St. Croix repeatedly tied to silence and punish Luby, who fell back on civil service and whistle-blower protections to save his job as a fines collection officer and continue doing it properly. But it appears St. Croix has finally succeeded in ousting Luby, who this week was notified that his last day will be June 11.
During budget season last year, at a time when St. Croix was trying to punish Luby for sounding the alarm about a new campaign finance database would effectively delete important data (something St. Croix defended but the vendor, NetFile, later corrected), St. Croix quietly removed a special condition for Luby's job that required at least 12 months campaign finance experience.
So when Mayor Gavin Newsom ordered more than 400 layoffs of city employees to balance the budget, Luby's job was just another 1840 level position, subjected to being taken by someone from another department with more seniority, which is what happened when Ernestine Braxton, a junior management assistant with the Department of Public Works, took the job.
When I asked St. Croix about why he removed the special condition from Luby's job and whether it was retaliation for his battles with Luby, St. Croix told me, “You want me to talk about a personnel matter and I'm not going to talk about it.”
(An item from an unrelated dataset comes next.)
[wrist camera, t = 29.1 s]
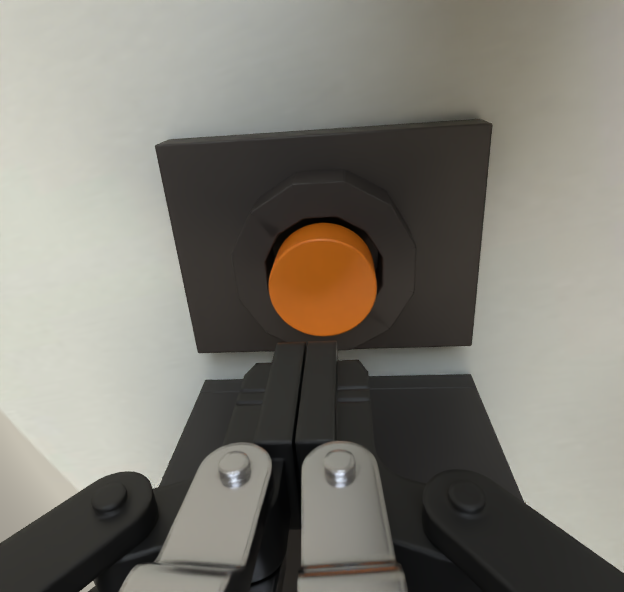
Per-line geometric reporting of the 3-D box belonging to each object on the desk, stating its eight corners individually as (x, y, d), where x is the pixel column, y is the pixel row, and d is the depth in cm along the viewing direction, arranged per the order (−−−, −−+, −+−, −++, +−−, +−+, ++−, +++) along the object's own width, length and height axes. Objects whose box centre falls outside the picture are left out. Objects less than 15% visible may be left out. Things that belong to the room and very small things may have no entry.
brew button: (373, 219, 16) (376, 235, 14) (374, 311, 18) (377, 335, 16) (269, 224, 16) (262, 241, 15) (279, 315, 18) (273, 338, 16)
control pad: (481, 118, 17) (512, 129, 14) (463, 328, 21) (484, 374, 18) (167, 139, 18) (131, 154, 15) (206, 336, 22) (183, 380, 19)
Yet Luby says its clear the St. Croix targeted him for removal. “Once that condition was removed, it was only a matter of time before I was bumped by someone in the same civil service job class but with greater seniority,” Luby wrote in a message to supporters, adding that he's still figuring out what his options are.
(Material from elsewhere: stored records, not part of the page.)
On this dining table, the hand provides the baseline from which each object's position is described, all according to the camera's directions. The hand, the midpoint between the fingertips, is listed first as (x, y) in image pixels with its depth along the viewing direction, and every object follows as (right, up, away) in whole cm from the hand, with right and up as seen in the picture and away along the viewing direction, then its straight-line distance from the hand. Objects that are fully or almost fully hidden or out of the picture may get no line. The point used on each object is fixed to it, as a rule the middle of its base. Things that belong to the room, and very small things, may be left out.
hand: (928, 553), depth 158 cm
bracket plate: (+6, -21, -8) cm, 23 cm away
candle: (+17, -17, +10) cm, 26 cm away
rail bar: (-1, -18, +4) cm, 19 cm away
Luby first got on the wrong side of Ethics Commission management back in early 2004 when he and fellow employee Kevin DeLiban accidentally were sent a memo from the office of campaign attorney Jim Sutton, treasurer for the Newsom for Mayor campaign, detailing a scheme to illegally pay off campaign debts with money laundered through Newsom's inauguration committee.
Ng and then-director Ginny Vida ordered them to destroy the document, but they saved a copy and exposed the scheme, which Sutton then backed away from implementing (the pair was publicly honored for their efforts). But Luby continued to have professional differences with Vida's replacement, St. Croix, often over the favorable treatment given the clients of Sutton, who runs the most expensive and deceptive campaigns on behalf of powerful downtown corporations and organizations (and whose hiding of a late PG&E contribution to defeat a 2002 public power measure resulted in a largest fine Ethics ever ordered).
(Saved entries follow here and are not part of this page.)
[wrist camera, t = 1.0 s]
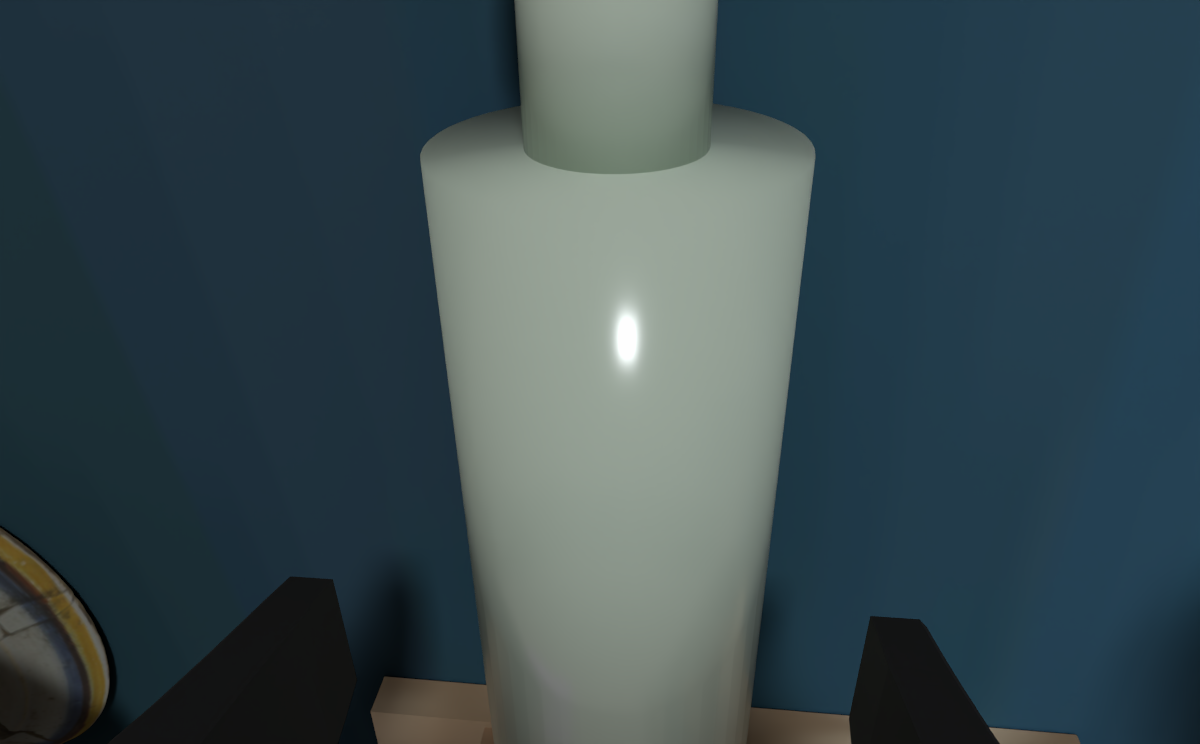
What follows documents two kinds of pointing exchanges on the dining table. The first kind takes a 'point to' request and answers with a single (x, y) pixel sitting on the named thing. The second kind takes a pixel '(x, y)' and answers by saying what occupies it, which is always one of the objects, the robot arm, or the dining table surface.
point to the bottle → (618, 371)
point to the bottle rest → (465, 739)
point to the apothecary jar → (45, 653)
For example, in 2007, Luby wrote a memo showing how enforcement actions by Ethics disproportionately targeted small campaigns (often by progressive candidates) and ignored serious violations by the most powerful interests in the city (which, if pursued, would have resulted in big fines, money the city desperately needs). We at the Guardian obtained the memo and wrote a story, causing St. Croix to order Luby to not longer write memos recommending way to improve operations at Ethics. And in November 2008, Luby wrote an op-ed in the Chronicle showing how St. Croix had ignored and covered up campaign finance law violations at City College of San Francisco that later led to the criminal indictment of former Chancellor Phil Day (whose trial is expected to begin later this year).
With each of these battles, Luby was threatened by St. Croix and had to seek support from his union, SEIU Local 1021, and the protection of civil service and whistleblower laws. But now, it appears that San Franciscans are losing the only person in the Ethics Commission that could be trusted to act in the interests of the city and the public.